Marcus completed his call. "Dr. Lemon, thank you for your time. We may follow up through other channels."
He set the phone down. "They have IRB approval. Federal oversight. Participant consent documentation. Everything appears legitimate on paper."
3:58 PM glowed on Dorian's monitor. Twenty minutes had evaporated.
I paced the warehouse floor. "It was only a consultation. He wouldn't have volunteered for a study."
Charlie tracked my movement, tail low with anxiety. When pack members disappeared, you found them and brought them back. You didn't wait for permission.
Unfortunately, in this case, we weren't a pack of wolves. We were civilians facing medical bureaucracy expertly manipulated to shield criminal activity.

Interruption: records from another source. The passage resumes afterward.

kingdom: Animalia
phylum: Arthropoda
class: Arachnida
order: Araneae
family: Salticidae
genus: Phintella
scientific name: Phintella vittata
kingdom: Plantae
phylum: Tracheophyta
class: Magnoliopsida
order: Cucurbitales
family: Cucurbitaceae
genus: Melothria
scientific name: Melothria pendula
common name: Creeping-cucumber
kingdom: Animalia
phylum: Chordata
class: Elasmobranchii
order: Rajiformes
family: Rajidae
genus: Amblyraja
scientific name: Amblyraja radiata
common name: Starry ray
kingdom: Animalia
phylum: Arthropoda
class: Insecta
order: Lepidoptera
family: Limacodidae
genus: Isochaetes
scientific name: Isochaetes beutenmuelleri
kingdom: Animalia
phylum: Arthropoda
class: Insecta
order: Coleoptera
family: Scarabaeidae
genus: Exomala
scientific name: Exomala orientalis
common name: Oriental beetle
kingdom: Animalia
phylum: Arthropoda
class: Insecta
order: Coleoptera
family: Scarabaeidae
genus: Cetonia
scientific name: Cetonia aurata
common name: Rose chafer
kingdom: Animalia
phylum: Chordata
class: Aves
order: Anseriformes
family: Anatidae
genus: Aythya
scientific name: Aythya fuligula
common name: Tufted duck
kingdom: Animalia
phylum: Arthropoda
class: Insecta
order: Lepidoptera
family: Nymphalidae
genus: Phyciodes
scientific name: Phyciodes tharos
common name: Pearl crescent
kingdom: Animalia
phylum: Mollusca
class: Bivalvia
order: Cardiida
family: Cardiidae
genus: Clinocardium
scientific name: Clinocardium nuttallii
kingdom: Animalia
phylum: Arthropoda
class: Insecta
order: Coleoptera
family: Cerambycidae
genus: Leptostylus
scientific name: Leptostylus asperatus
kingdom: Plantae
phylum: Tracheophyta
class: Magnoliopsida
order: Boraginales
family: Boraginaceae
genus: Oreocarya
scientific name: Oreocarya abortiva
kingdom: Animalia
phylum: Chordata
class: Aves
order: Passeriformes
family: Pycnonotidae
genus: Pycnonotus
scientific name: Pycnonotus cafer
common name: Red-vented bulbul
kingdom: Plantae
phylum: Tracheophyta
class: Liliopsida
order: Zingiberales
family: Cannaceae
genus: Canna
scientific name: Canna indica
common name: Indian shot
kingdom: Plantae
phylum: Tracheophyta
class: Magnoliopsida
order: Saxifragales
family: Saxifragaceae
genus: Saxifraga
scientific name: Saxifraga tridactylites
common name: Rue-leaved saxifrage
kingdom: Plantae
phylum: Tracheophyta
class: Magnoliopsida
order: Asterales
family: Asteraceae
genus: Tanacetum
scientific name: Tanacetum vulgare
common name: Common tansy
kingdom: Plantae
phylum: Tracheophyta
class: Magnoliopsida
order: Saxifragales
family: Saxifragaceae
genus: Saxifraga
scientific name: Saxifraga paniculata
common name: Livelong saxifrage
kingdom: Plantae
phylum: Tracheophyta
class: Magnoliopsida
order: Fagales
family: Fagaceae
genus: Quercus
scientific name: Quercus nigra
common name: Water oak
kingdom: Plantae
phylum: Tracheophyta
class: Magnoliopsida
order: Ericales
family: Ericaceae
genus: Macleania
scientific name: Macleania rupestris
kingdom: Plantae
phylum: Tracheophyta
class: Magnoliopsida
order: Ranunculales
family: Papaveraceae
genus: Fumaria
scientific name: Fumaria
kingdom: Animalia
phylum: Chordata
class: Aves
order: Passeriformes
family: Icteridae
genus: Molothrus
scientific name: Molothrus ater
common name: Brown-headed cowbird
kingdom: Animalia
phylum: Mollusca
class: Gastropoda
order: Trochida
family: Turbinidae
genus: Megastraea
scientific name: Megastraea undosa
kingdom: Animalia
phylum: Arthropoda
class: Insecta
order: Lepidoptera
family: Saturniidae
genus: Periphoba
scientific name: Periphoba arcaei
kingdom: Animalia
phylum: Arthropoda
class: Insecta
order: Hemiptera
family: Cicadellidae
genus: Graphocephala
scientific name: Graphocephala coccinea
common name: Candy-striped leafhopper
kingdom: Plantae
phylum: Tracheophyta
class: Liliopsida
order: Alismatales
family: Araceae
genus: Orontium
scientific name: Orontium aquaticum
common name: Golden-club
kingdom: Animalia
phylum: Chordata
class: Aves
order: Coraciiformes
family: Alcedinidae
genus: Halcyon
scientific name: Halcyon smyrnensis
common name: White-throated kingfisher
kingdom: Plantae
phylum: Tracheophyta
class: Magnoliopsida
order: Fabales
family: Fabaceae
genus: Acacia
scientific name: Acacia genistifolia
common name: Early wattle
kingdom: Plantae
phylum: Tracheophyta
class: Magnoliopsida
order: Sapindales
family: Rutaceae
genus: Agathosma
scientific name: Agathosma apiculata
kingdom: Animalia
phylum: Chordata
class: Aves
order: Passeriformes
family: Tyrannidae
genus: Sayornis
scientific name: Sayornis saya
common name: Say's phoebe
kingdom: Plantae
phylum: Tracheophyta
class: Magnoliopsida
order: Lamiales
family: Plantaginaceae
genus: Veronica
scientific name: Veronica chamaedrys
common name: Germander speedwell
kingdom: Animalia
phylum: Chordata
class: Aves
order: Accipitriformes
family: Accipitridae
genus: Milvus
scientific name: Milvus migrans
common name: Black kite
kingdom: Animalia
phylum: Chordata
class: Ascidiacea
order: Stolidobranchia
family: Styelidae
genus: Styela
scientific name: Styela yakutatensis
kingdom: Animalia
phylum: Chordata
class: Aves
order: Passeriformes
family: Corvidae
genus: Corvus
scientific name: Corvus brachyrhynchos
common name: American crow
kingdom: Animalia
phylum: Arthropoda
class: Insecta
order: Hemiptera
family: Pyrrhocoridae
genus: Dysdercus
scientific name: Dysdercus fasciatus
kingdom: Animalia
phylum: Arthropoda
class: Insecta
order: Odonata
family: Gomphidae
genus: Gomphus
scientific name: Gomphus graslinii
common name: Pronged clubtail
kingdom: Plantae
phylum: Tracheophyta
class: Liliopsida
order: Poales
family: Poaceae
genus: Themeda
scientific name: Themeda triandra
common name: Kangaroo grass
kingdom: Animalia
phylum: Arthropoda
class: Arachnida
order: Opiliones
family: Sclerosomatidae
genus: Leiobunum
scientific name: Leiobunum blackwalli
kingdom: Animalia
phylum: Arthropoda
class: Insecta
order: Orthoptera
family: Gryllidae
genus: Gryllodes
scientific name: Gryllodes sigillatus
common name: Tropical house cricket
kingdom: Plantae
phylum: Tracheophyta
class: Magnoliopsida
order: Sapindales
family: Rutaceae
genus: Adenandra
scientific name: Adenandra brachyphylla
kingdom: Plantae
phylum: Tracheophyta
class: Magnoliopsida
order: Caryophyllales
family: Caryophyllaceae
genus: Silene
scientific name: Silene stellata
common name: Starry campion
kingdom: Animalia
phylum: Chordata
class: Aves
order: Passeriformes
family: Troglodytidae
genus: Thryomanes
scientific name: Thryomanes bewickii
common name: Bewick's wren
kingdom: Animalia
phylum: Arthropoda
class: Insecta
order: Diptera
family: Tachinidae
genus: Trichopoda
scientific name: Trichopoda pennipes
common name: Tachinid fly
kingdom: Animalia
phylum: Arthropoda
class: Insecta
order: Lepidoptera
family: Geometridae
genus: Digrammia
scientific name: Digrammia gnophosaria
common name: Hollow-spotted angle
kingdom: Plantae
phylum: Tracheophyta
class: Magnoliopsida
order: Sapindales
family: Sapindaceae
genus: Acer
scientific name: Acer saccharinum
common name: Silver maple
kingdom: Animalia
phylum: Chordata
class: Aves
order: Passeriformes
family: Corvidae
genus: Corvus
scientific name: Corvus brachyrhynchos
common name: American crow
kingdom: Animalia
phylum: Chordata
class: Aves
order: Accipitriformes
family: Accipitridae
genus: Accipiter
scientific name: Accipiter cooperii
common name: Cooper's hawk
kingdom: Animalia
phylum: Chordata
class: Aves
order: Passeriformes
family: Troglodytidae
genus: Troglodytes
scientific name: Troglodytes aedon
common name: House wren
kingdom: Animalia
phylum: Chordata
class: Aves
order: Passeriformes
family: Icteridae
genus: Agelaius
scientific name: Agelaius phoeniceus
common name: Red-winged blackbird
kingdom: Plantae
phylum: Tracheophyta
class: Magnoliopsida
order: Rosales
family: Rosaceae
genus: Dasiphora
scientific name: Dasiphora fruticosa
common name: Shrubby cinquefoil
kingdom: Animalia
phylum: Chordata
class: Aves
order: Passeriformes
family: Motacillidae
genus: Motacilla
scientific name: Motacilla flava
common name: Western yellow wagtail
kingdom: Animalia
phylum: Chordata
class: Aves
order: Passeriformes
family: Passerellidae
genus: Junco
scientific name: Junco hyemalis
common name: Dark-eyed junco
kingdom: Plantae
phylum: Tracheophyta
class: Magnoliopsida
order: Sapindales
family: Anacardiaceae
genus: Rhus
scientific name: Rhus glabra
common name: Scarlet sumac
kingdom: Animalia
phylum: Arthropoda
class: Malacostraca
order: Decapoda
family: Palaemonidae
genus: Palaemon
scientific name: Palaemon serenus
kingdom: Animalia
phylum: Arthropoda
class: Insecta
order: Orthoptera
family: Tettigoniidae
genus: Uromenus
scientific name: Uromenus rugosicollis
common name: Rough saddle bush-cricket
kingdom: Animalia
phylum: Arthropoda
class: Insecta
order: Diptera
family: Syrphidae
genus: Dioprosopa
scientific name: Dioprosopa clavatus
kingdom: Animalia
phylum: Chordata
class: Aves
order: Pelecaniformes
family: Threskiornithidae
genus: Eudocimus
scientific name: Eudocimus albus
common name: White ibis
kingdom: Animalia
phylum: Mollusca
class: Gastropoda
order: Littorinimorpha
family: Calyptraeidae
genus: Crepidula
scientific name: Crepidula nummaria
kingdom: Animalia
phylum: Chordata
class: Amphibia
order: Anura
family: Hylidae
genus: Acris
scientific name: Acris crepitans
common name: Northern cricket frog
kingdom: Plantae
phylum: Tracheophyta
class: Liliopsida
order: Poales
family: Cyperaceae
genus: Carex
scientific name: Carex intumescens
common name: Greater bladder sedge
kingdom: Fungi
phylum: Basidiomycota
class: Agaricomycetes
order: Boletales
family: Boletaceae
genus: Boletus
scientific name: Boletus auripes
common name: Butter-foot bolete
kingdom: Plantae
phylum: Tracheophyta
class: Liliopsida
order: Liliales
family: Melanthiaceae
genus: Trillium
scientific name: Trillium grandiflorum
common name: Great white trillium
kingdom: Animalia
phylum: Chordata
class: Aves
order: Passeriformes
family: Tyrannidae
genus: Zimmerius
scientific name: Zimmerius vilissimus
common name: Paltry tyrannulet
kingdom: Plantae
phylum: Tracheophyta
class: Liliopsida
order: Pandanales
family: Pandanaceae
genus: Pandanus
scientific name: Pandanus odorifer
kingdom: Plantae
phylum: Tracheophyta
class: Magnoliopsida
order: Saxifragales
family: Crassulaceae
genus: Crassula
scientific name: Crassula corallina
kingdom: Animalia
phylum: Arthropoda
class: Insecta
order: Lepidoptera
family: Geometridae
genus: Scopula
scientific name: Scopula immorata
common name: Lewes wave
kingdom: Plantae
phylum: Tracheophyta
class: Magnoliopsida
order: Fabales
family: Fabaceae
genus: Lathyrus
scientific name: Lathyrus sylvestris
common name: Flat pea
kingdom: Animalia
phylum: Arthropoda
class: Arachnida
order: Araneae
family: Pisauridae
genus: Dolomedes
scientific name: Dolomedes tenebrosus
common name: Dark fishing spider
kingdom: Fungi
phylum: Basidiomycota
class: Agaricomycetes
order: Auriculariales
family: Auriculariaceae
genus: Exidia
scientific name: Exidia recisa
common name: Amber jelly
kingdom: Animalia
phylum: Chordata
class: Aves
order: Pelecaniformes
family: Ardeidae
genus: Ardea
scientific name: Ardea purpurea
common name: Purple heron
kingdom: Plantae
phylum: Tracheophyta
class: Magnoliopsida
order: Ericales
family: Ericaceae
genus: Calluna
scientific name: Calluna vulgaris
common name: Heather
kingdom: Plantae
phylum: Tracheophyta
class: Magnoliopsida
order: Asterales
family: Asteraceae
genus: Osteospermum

Marcus opened his legal pad to a fresh page. "If they have legitimate institutional protection, we need to approach this systematically. Legal channels, federal oversight, and medical ethics complaints, if necessary."
"How long does that take?" I stopped pacing to face him.
"Days. Maybe weeks if they have strong legal representation."
"Miles doesn't have days. Based on their previous patterns, permanent damage begins within hours."
Matthew stepped out of the bathroom, rubbing a towel over his hair.
"Is there a problem?" he asked and glanced at Dorian.
Marcus summarized. "The hospital believes Miles is a willing research participant. They're protecting him from us."
"Extraction options?"
"Limited," I said. "Federal oversight means security is tighter than normal. The hospital staff genuinely believe they're protecting important research."
"So we can't treat them as adversaries," Matthew declared. "They're not criminals—they're professionals doing what they think is right."
The moral complexity hit hard. Fighting Meridian meant fighting doctors, nurses, and security guards who believed they were protecting breakthrough trauma therapy.
Marcus looked up from his pad. "We need someone with the authority to override institutional protections."
"I have an old friend from Virginia, Agent Victoria Sadler," I said, finding her number. "She worked on corporate fraud when I was in behavioral analysis. If anyone will listen to conspiracy theories from a washed-up podcaster, it's her."
The phone rang four times before connecting.
"Ashcroft? Fucking hell, I haven't heard from you in three years. Please tell me you're not calling about another unsolved murder that the Bureau supposedly covered up."
"Victoria, I need five minutes of your time. It's about medical fraud, human trafficking, and federal agencies being used to protect criminal activity."
She was silent for a moment. Her tone was professional when she spoke again. "You have my attention. Make it count."
I breathlessly explained our predicament.
"Slow down, Ashcroft. Federal protection protocols for medical research are standard procedure when—"
"When the research involves breakthrough treatments for veteran PTSD, right?" I cut her off. "When the facility has received credible threats from domestic extremists who want to sabotage therapy that could help thousands of soldiers?"
She was silent again. Marcus and Matthew watched me pace, their expressions sharpening as they recognized the implications of my words.